Work request: Please swap "NOTICIAS" for "NOVEDADES" in the text of each listing below, keep everything else unchanged, and leave the pictures out of your answer.

Data under study:
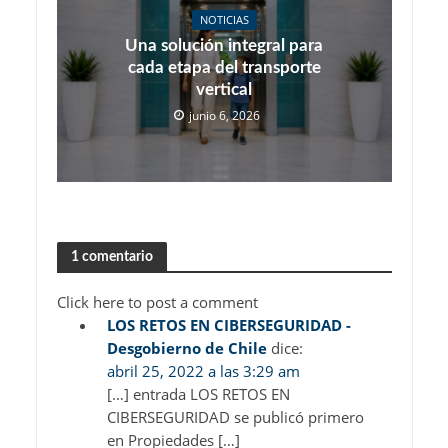
NOTICIAS
Una solución integral para
cada etapa del transporte
vertical
junio 6, 2026
1 comentario
Click here to post a comment
LOS RETOS EN CIBERSEGURIDAD -
Desgobierno de Chile
dice:
abril 25, 2022 a las 3:29 am
[…] entrada LOS RETOS EN
CIBERSEGURIDAD se publicó primero
en Propiedades […]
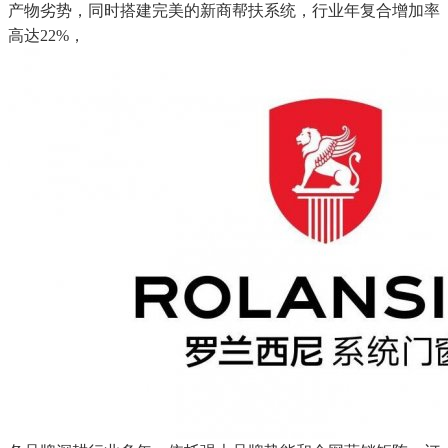
产物劣势，同时搭建完美的新商帮扶系统，行业年复合增加率
高达22%，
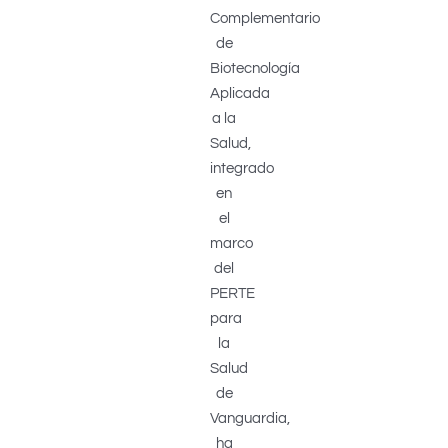
Complementario
de
Biotecnología
Aplicada
a la
Salud,
integrado
en
el
marco
del
PERTE
para
la
Salud
de
Vanguardia,
ha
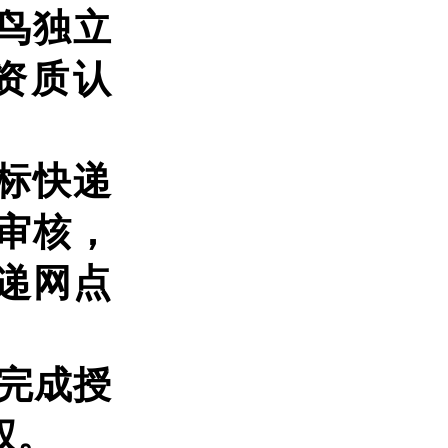
鸟独立
资质认
标快递
审核，
递网点
完成授
权。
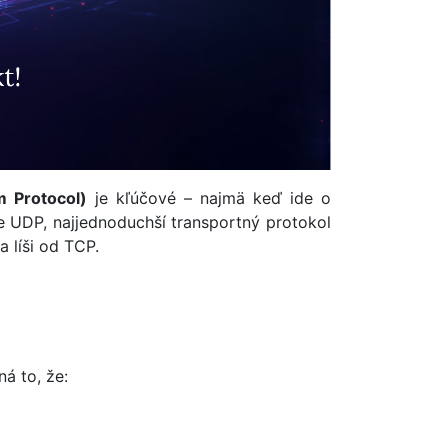
 Protocol)
je kľúčové – najmä keď ide o
je UDP, najjednoduchší transportný protokol
 líši od TCP.
á to, že:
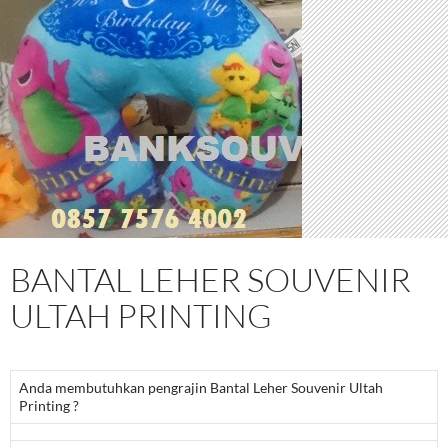
BANTAL LEHER SOUVENIR
ULTAH PRINTING
Anda membutuhkan pengrajin Bantal Leher Souvenir Ultah
Printing ?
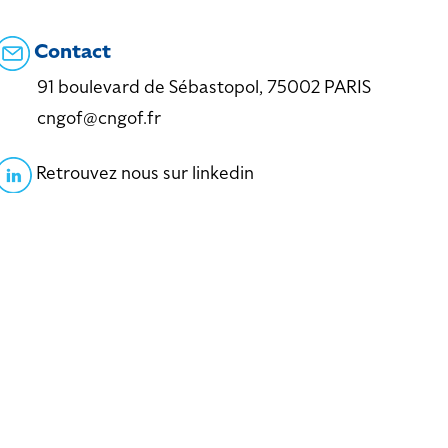
Contact
91 boulevard de Sébastopol, 75002 PARIS
cngof@cngof.fr
Retrouvez nous sur linkedin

Output for this task:
NOVEDADES
Una solución integral para
cada etapa del transporte
vertical
junio 6, 2026
1 comentario
Click here to post a comment
LOS RETOS EN CIBERSEGURIDAD -
Desgobierno de Chile
dice:
abril 25, 2022 a las 3:29 am
[…] entrada LOS RETOS EN
CIBERSEGURIDAD se publicó primero
en Propiedades […]
产物劣势，同时搭建完美的新商帮扶系统，行业年复合增加率
高达22%，
Complementario
de
Biotecnología
Aplicada
a la
Salud,
integrado
en
el
marco
del
PERTE
para
la
Salud
de
Vanguardia,
ha
鸟独立
资质认
标快递
审核，
递网点
完成授
权。
 Protocol)
je kľúčové – najmä keď ide o
je UDP, najjednoduchší transportný protokol
 líši od TCP.
á to, že:
BANTAL LEHER SOUVENIR
ULTAH PRINTING
Anda membutuhkan pengrajin Bantal Leher Souvenir Ultah
Printing ?
Contact
91 boulevard de Sébastopol, 75002 PARIS
cngof@cngof.fr
Retrouvez nous sur linkedin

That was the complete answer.